Ollama can lose track of an Nvidia GPU after a laptop sleep cycle. Reload it with sudo rmmod nvidia_uvm && sudo modprobe nvidia_uvm.

5. Docker on macOS has no GPU passthrough

Running Ollama in a Docker container gets GPU acceleration on Linux and Windows (via WSL2) with the nvidia-container-toolkit installed, but Docker Desktop on macOS has no GPU passthrough or emulation, so a containerized Ollama on Mac always runs on CPU regardless of your hardware.

Frequently Asked Questions

Does Ollama use the GPU by default?

Yes. Ollama automatically detects compatible GPU hardware and uses it by default, no configuration needed. On Apple Silicon it uses the Metal API. On systems with a supported Nvidia GPU it uses CUDA. On supported AMD GPUs it uses ROCm, with Vulkan as an additional path on Windows and Linux. If no compatible GPU is found, Ollama falls back to running on the CPU.

How do I check if Ollama is using my GPU?

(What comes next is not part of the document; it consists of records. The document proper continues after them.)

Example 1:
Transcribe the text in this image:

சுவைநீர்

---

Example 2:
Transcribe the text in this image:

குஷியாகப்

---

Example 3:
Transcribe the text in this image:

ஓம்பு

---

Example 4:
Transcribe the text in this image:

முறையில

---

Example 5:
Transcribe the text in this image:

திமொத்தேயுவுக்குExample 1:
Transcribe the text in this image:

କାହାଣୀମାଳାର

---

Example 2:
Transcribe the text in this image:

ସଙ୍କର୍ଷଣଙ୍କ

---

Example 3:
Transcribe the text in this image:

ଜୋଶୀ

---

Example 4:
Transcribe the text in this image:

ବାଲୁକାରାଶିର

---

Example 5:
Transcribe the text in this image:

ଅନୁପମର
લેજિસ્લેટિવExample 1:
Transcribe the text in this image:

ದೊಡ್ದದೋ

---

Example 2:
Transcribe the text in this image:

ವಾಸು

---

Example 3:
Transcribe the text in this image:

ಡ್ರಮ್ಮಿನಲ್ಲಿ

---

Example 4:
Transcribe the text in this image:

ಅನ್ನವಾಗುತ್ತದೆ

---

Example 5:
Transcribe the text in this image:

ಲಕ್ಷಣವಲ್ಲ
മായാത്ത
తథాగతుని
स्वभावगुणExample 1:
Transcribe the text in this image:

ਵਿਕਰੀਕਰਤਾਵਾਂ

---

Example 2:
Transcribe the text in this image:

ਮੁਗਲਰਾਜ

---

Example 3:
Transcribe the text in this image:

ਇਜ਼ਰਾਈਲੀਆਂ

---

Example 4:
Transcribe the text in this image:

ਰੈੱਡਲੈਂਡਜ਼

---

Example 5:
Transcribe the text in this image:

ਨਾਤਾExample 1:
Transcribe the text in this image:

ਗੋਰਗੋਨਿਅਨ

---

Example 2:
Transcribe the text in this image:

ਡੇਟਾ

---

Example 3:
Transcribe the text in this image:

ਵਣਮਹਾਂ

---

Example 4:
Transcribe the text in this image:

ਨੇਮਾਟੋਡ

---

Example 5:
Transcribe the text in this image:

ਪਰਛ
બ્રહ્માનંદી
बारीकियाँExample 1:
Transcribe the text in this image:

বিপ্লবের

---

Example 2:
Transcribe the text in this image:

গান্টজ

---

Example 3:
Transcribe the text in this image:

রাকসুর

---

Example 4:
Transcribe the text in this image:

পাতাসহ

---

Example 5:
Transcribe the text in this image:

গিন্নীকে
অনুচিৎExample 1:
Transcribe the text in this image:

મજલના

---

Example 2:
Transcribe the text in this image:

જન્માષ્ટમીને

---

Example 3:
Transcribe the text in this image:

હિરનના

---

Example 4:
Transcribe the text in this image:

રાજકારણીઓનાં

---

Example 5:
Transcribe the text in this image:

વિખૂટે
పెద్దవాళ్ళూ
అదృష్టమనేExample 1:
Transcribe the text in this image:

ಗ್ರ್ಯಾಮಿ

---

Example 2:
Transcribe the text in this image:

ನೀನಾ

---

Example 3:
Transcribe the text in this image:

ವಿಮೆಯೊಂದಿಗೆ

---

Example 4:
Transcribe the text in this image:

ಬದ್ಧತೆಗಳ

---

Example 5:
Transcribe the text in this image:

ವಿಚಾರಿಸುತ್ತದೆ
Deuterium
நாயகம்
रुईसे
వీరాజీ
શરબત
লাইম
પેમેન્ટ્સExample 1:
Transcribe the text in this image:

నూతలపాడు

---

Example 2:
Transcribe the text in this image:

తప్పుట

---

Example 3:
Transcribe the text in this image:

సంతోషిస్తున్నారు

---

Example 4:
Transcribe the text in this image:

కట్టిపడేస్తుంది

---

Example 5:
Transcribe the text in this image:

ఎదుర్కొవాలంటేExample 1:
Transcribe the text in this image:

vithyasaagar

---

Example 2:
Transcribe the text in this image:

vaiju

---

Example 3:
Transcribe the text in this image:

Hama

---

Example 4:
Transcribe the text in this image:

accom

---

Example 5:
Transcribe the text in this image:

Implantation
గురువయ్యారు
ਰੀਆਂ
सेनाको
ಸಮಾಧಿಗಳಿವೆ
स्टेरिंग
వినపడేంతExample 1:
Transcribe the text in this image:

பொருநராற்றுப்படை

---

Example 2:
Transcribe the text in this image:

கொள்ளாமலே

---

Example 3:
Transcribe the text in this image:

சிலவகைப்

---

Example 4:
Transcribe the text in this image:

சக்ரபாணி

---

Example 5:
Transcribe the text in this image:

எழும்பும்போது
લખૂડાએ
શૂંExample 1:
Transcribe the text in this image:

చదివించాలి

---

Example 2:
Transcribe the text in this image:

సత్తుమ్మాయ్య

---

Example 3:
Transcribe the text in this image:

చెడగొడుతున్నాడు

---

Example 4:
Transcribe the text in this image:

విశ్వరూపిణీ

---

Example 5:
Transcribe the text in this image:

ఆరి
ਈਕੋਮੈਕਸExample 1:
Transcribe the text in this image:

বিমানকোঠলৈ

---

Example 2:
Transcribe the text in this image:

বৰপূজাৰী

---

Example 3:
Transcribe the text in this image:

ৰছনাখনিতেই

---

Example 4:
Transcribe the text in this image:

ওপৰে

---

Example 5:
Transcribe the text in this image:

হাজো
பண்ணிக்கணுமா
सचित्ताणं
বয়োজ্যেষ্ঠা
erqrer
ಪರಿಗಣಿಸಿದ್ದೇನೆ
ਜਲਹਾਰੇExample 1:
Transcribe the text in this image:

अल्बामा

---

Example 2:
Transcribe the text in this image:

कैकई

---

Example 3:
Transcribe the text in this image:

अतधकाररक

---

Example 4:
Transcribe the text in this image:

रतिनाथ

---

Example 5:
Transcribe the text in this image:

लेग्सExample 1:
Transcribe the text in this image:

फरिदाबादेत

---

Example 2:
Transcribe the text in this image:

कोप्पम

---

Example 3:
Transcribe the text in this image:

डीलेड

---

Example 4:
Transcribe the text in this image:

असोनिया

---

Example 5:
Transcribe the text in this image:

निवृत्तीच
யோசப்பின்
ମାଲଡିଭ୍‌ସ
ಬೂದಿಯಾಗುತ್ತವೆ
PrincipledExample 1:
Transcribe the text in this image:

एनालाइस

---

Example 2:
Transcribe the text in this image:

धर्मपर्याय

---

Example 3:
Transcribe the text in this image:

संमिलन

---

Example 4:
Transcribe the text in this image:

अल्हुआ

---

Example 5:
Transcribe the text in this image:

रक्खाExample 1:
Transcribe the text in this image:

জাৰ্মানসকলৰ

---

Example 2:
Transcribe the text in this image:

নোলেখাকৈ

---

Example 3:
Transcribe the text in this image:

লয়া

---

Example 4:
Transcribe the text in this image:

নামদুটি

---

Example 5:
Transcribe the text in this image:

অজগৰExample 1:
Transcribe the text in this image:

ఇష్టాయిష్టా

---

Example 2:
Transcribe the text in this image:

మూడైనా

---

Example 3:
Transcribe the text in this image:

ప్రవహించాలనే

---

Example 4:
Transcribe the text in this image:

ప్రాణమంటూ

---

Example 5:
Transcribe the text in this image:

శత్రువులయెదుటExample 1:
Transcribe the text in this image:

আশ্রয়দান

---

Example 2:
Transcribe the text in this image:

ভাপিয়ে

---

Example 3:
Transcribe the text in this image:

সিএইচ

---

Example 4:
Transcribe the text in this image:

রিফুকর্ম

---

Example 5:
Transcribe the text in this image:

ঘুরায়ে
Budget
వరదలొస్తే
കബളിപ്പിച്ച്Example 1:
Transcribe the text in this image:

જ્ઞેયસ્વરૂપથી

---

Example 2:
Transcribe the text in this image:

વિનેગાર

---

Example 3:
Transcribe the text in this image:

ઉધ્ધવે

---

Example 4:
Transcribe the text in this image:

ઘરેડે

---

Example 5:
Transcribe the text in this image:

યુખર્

Run ollama ps while a model is loaded. The PROCESSOR column shows exactly what is being used: 100% GPU means the model runs entirely on the GPU, 100% CPU means it runs entirely in system memory, and a split like 48%/52% CPU/GPU means the model is partially offloaded across both.

What happens if a model does not fit in VRAM?

Ollama splits the model between GPU and system memory, offloading as many layers as fit in VRAM and running the rest on the CPU. The ollama ps PROCESSOR column reports the exact split, for example 48%/52% CPU/GPU. On multi-GPU systems, a model that does not fit on a single GPU is spread across all available GPUs instead.

Why is Ollama running slowly on my machine?

The most common cause is a partial or full CPU fallback, which you can confirm with ollama ps. CPU-only inference is far slower than GPU inference because system RAM bandwidth is a fraction of GPU VRAM bandwidth. Picking a smaller model, or one that fully fits your available VRAM or unified memory, keeps generation on the GPU.

Which GPUs does Ollama support?

Ollama supports Nvidia GPUs with compute capability 5.0 or higher (driver 550 or newer, with cards in the 5.0 to 6.2 range requiring driver 570 or newer), a list of AMD Radeon, Radeon PRO, Ryzen AI, and Instinct GPUs and accelerators via ROCm, all Apple Silicon GPUs via Metal, and additional Windows and Linux GPUs via Vulkan. Check our GPU hub for specific card recommendations.